What to produce: Without any pictures, print exactly the lines that run from the start of the data through the line containing "3: (514, 439, 2.16)".

----

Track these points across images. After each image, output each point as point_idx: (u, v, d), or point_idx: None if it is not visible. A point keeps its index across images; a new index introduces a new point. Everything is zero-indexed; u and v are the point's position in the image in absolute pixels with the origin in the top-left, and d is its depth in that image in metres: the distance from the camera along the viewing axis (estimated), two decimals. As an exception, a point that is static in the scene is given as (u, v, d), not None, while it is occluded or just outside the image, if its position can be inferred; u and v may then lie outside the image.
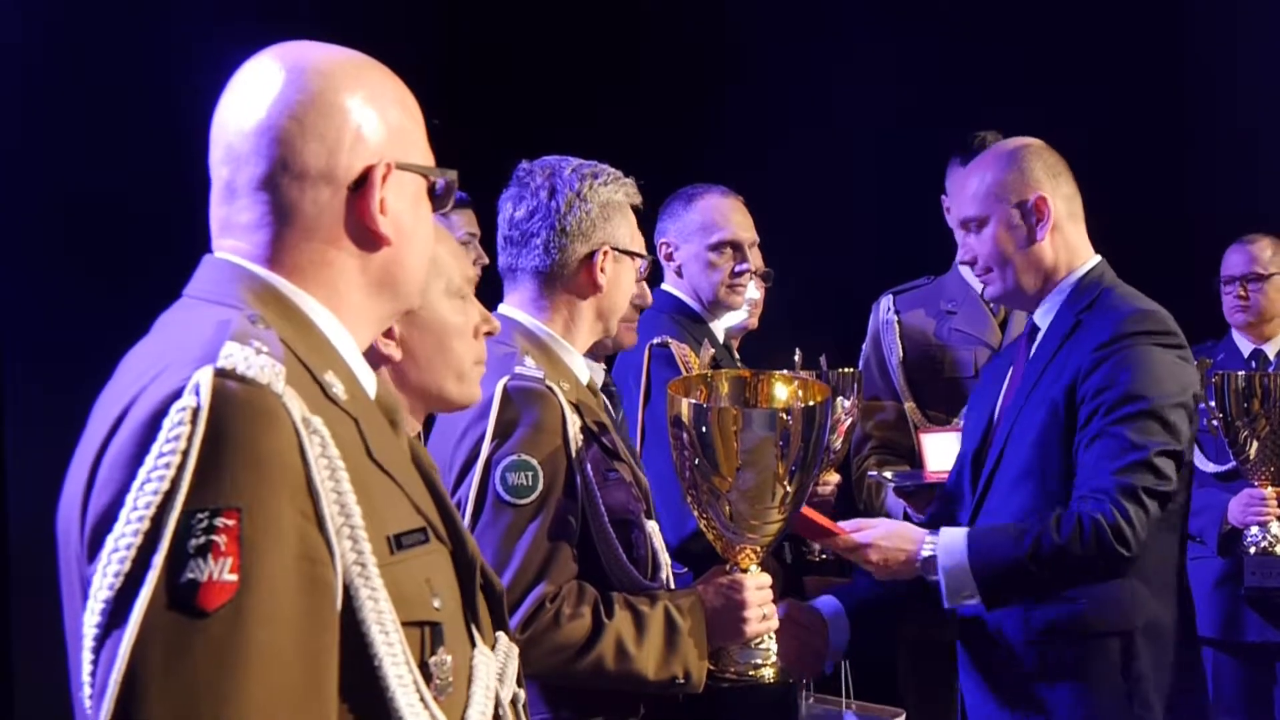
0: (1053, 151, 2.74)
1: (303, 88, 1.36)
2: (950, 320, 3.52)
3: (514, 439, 2.16)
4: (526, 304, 2.37)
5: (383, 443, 1.38)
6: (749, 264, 3.30)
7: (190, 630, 1.15)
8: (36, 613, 3.25)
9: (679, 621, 2.23)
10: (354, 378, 1.40)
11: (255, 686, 1.17)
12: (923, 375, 3.51)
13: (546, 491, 2.16)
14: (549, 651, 2.12)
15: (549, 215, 2.33)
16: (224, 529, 1.17)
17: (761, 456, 2.24)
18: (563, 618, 2.13)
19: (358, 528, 1.26)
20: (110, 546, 1.18)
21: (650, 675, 2.21)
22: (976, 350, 3.47)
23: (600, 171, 2.38)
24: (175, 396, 1.20)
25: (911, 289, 3.63)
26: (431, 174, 1.45)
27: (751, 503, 2.27)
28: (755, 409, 2.35)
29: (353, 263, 1.39)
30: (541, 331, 2.35)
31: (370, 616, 1.27)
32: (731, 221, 3.30)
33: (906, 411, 3.49)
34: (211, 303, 1.34)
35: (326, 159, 1.36)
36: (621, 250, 2.38)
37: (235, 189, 1.37)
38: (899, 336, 3.54)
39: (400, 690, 1.29)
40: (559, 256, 2.34)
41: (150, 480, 1.17)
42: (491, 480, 2.15)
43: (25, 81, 3.43)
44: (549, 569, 2.15)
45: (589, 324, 2.39)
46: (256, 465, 1.20)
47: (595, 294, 2.37)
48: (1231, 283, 4.23)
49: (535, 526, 2.15)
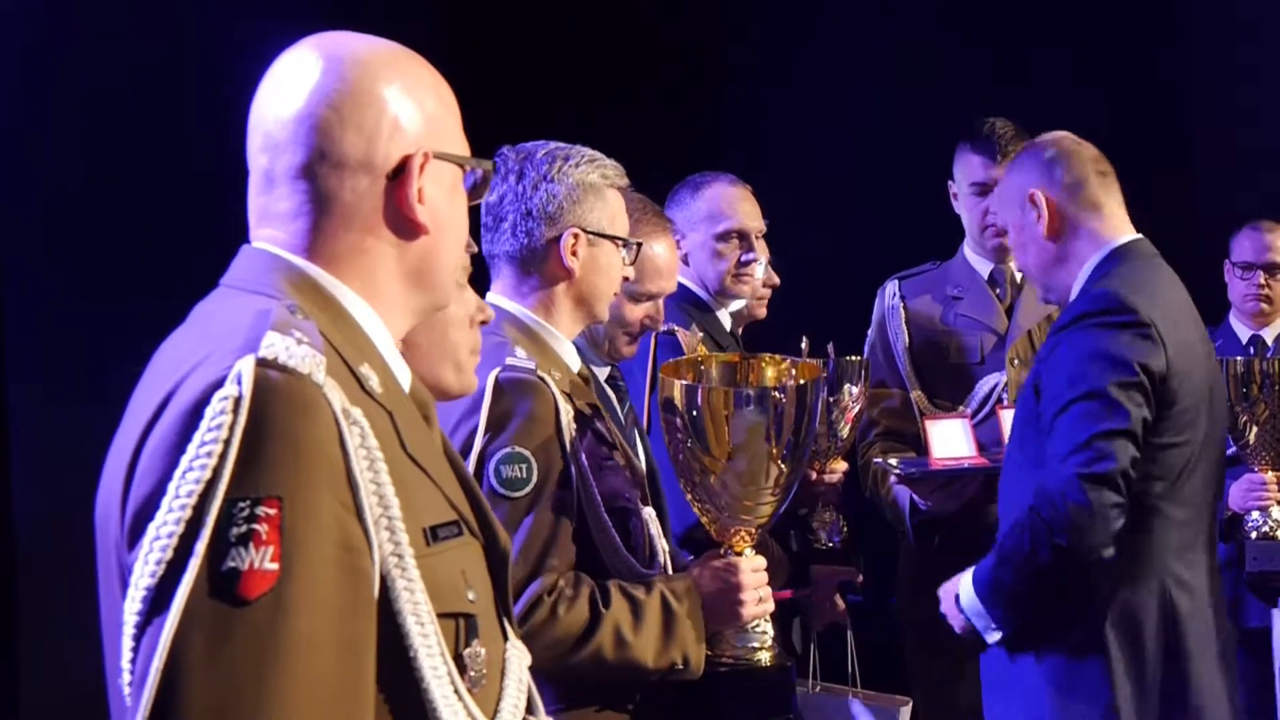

----

Solution:
Track these points across images. After each image, output each point as point_idx: (u, v, d), or point_idx: None if it is not visible. A point keeps its index across images; a new index introduces a new point. Everything is zero-indexed; u and v are the point's position in the image in absolute pixels with the origin in the top-left, and d is its depth in that image in metres: the distance from the camera along the viewing axis (estimated), two decimals. As an exception, a point that is static in the scene is given as (u, v, d), not None, while it is occluded or just outside the image, if its position can be inferred; u and v may then lie outside the image.
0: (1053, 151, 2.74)
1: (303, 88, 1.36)
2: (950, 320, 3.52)
3: (514, 439, 2.16)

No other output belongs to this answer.